While Sid and his fianceé do resemble Marshall and Lily on a surface level, the characters aren’t quite one-to-one matches of the HIMYM cast (and probably for the better — let’s be real, Barney’s whole schtick did not age well). Certain sitcom tropes do thread them together — Sophie as the lead romantic is obviously gonna be similar to Ted, while cynical Jesse shares some traits with Robin. But the familiarities are less direct homages so much as they are just typical sitcom stock characters. Charlie is the most fun addition, his stuffy posh roots providing a hilarious juxtaposition to the day-to-day life of regular New Yorkers, but the other characters all have promise of growing beyond their one-note impressions. The similarities between the original cast are there if you want to look for them, but it’s not required.
Unfortunately, the similarity that is glaring is the very early-2000s-esque comedic delivery. Perhaps that stilted and contrived delivery felt charming in 2005, but in 2022 it’s just awkward. The timing almost exactly mirrors the original, equal parts befuddling and nostalgic. On one hand, would it really be a How I Met Your Mother sequel if it didn’t spark the same sort of energy? But on the other, there are certain today-isms that just sound weird in early-2000s sitcom lingo. At one point, Sophie says her phone is hungry and makes what I can only describe as cutesy gobbling noises as she plugs it into the car charger. I visibly cringed (as if I had not made that same exact noise when charging my phone before); it’s just a version of today that doesn’t quite exist in the real world. Sometimes it’s awkward and weird. And other times, it transcends the cringe.
Yes, this is a version of 2022 where no one wears masks in Ubers and going to a crowded bar on a Saturday night seems like a fun thing to do, but I needed to see that. I want to see an actress I grew up with getting to do the things I thought I would do at this age, with a group of strangers slowly becoming friends since they all magically live within easy commute of each other and have schedules that line up (I cannot stress enough — the most unrealistic part of sitcoms about friend groups is how they all regularly have the same free time). I needed to see Hilary Duff make a stupid noise as she charges her phone in an Uber full of strangers, something I would only do in the private of my own home.

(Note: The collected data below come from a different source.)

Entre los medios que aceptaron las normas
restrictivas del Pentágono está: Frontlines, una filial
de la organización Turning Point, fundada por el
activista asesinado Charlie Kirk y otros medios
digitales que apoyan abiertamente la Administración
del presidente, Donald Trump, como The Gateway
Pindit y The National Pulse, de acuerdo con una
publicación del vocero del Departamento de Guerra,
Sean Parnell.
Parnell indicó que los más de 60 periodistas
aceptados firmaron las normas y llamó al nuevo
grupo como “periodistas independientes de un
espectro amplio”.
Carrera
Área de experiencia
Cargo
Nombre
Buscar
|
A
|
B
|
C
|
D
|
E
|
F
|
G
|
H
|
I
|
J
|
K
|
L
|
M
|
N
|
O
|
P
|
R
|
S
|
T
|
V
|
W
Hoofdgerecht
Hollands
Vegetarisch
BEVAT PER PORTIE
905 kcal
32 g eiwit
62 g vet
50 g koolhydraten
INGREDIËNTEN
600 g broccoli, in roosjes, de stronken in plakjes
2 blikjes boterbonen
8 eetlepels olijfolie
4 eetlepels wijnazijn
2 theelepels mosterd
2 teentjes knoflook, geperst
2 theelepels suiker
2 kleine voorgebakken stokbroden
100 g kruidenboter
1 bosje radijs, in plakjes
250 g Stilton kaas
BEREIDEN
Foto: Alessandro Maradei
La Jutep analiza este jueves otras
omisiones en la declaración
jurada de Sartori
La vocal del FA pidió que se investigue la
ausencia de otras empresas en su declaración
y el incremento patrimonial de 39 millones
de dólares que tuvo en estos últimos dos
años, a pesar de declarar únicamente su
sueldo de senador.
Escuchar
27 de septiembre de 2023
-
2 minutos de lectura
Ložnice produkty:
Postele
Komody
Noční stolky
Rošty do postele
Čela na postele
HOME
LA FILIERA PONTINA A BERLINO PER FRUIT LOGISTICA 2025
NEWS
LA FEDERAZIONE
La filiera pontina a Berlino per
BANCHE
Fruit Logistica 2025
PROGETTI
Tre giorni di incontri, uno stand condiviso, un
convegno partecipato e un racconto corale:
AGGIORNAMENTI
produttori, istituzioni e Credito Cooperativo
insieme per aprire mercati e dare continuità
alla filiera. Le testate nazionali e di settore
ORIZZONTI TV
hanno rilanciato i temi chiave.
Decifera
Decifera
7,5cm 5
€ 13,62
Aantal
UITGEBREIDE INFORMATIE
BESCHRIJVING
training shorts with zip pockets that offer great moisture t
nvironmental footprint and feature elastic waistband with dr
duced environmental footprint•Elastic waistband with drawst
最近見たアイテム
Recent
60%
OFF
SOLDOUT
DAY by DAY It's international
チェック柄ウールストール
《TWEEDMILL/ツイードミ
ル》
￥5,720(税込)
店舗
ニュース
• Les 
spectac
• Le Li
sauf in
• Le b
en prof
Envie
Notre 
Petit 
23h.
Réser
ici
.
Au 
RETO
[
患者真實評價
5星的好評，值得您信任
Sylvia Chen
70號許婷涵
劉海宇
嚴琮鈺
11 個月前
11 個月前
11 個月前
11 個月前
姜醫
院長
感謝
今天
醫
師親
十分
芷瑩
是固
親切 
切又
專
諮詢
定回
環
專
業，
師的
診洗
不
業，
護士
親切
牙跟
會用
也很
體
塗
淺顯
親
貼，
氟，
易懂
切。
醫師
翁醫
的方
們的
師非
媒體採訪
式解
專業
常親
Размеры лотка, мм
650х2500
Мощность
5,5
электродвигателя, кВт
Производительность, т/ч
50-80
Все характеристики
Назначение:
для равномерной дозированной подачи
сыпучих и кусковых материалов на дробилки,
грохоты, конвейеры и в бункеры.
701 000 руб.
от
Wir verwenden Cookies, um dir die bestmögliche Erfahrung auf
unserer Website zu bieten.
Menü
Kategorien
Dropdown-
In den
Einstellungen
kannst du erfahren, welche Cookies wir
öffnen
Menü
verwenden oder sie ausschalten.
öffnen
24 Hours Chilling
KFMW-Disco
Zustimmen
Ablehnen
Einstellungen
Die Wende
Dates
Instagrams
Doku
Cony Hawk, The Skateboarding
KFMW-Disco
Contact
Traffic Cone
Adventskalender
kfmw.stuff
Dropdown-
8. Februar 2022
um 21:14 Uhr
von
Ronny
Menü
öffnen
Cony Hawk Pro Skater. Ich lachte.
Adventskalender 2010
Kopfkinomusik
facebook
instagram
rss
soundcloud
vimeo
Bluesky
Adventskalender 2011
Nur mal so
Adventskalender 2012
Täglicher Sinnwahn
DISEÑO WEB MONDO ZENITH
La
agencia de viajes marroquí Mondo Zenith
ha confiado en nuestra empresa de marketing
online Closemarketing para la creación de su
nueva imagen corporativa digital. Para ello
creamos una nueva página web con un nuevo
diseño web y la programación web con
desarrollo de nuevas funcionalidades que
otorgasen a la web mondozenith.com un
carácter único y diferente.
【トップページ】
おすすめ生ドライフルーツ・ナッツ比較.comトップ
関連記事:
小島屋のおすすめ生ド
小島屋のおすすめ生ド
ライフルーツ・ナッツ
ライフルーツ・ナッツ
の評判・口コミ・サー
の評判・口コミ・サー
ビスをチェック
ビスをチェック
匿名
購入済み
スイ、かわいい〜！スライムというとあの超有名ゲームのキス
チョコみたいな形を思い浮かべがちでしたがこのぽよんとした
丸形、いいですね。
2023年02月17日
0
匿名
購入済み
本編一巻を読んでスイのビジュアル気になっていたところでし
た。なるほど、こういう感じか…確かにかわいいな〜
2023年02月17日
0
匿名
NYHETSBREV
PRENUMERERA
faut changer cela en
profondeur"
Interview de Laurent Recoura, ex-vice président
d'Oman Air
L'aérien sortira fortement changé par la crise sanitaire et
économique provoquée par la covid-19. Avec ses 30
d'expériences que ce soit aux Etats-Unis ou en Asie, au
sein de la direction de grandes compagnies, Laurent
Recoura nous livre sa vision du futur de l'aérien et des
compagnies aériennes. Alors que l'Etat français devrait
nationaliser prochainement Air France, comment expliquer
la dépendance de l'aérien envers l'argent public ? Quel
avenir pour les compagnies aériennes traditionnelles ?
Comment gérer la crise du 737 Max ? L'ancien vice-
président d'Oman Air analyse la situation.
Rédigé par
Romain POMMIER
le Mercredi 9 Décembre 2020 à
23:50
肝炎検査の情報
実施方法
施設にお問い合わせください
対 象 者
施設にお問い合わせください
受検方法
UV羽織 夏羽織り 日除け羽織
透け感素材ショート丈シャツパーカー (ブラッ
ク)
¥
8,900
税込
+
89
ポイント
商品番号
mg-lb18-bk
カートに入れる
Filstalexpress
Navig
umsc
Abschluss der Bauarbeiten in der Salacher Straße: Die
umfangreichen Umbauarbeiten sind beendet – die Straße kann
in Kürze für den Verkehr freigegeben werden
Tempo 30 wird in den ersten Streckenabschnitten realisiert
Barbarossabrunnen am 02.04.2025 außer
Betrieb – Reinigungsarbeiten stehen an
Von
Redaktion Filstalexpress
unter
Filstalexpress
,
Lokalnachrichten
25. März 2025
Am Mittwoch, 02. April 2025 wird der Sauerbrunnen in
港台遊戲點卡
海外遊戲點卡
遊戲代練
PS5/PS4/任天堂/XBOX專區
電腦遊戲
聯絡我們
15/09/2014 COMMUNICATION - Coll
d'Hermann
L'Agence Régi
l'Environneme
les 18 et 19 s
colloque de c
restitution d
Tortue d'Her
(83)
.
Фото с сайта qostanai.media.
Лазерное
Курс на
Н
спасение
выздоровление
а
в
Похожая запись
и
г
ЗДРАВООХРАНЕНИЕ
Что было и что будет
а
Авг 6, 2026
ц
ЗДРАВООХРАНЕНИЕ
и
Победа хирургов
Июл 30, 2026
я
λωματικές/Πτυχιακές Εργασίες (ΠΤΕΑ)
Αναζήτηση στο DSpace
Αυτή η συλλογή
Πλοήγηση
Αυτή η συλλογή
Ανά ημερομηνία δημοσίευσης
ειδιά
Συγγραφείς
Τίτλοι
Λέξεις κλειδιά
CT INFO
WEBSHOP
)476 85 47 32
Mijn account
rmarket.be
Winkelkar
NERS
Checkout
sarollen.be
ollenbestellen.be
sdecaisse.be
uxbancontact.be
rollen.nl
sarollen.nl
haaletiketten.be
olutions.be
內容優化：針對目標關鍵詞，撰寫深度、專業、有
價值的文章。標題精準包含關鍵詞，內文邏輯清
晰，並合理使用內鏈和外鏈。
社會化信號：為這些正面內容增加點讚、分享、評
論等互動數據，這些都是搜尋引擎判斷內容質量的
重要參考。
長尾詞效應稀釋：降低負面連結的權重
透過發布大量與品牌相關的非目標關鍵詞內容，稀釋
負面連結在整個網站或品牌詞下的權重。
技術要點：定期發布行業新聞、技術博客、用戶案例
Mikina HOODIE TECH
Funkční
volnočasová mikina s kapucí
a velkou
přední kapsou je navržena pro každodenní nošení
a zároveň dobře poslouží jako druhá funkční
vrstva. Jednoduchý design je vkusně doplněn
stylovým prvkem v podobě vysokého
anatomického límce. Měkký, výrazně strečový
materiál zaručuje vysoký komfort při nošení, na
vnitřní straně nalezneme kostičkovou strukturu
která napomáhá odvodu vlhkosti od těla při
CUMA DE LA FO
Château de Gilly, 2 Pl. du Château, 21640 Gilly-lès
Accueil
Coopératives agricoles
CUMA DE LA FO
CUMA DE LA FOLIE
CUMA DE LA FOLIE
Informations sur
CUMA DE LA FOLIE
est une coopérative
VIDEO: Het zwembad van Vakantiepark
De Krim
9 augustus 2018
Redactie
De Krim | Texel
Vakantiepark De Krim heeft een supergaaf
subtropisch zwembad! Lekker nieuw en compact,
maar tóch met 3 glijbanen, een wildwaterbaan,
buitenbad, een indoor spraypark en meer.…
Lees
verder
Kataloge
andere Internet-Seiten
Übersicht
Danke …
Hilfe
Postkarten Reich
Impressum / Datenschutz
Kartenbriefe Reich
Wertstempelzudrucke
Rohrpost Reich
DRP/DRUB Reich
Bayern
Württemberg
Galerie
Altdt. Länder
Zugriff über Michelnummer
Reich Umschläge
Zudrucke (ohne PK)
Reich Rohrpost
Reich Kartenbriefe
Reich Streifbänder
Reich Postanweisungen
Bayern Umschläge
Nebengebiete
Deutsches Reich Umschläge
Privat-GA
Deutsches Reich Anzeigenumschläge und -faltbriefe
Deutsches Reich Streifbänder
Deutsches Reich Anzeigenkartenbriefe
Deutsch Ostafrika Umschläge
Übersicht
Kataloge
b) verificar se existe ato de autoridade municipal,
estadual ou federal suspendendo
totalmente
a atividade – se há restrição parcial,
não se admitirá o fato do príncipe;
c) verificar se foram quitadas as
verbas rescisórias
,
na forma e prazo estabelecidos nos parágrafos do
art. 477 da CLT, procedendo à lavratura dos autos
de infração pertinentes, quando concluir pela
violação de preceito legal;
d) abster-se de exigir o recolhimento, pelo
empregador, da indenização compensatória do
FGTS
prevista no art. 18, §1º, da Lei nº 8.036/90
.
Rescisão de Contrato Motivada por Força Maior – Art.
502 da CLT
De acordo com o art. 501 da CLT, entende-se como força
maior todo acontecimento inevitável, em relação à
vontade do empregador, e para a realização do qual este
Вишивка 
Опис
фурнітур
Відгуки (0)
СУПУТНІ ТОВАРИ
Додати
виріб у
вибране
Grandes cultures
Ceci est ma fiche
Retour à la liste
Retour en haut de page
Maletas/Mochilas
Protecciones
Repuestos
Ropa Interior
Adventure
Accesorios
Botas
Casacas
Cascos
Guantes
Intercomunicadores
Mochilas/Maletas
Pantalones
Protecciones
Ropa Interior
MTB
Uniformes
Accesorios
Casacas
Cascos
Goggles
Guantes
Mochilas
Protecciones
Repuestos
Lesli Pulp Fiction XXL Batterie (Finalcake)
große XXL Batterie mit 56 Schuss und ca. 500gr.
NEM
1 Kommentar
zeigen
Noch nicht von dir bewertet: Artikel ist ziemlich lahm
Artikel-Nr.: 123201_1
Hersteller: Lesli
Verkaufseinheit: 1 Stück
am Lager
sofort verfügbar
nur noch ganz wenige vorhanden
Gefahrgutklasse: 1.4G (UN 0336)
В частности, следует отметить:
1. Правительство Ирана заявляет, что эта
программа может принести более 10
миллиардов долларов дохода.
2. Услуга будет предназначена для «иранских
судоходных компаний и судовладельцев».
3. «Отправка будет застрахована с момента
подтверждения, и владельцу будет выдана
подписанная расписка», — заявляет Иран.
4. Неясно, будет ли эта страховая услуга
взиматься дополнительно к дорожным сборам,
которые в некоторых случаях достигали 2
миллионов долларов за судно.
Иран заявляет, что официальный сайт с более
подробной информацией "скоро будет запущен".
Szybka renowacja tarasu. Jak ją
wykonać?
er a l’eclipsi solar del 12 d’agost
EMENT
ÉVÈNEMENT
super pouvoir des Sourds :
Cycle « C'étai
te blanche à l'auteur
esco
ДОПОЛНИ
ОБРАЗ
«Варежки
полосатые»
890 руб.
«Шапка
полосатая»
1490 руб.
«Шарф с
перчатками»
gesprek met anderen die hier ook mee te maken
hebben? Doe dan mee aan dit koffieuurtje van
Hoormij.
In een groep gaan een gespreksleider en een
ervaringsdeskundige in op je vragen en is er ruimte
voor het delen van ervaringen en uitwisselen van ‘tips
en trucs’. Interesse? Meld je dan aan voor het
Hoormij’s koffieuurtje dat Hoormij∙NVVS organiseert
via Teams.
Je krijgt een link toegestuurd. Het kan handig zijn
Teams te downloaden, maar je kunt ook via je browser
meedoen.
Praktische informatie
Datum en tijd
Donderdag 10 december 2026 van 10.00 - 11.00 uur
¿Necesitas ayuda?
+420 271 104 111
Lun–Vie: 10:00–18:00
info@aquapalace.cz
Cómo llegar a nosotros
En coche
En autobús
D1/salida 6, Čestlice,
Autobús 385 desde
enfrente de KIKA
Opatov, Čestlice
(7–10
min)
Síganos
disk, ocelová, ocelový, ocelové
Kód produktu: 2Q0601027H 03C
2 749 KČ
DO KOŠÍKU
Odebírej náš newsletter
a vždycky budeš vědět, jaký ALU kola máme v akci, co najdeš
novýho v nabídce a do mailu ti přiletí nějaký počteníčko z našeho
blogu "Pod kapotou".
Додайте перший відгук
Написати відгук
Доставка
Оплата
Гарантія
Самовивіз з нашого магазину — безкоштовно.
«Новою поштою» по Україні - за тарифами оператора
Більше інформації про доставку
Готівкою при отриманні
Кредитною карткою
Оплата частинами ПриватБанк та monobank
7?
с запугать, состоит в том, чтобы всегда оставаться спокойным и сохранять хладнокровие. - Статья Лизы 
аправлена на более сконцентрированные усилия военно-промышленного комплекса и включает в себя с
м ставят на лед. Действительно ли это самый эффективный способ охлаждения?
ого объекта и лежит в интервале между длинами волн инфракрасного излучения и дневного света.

The reason Sophie walks across the Brooklyn Bridge at the end of this episode is because she promised herself that she would do it for the first time with her soulmate — but she decides that she doesn’t want to wait around for a guy. She’s going to take control of her own life, make some new friends and lasting memories. When one of my last big New York memories before the pandemic was taking engagement photos in front of the Brooklyn Bridge, surrounded by my closest friends, that just hits all the harder. Maybe How I Met Your Father will only ever be a pale shadow of the original, but for me, it’s evoked a specific feeling of nostalgia for old and wistfulness for what could be — yeah, there’s a good likelihood I’ll be burned again as the show goes on, but maybe, as the entire How I Met Your saga reiterates, it’s worth it to be burned in the pursuit of love.
The first two episodes of How I Met Your Father are available on Hulu.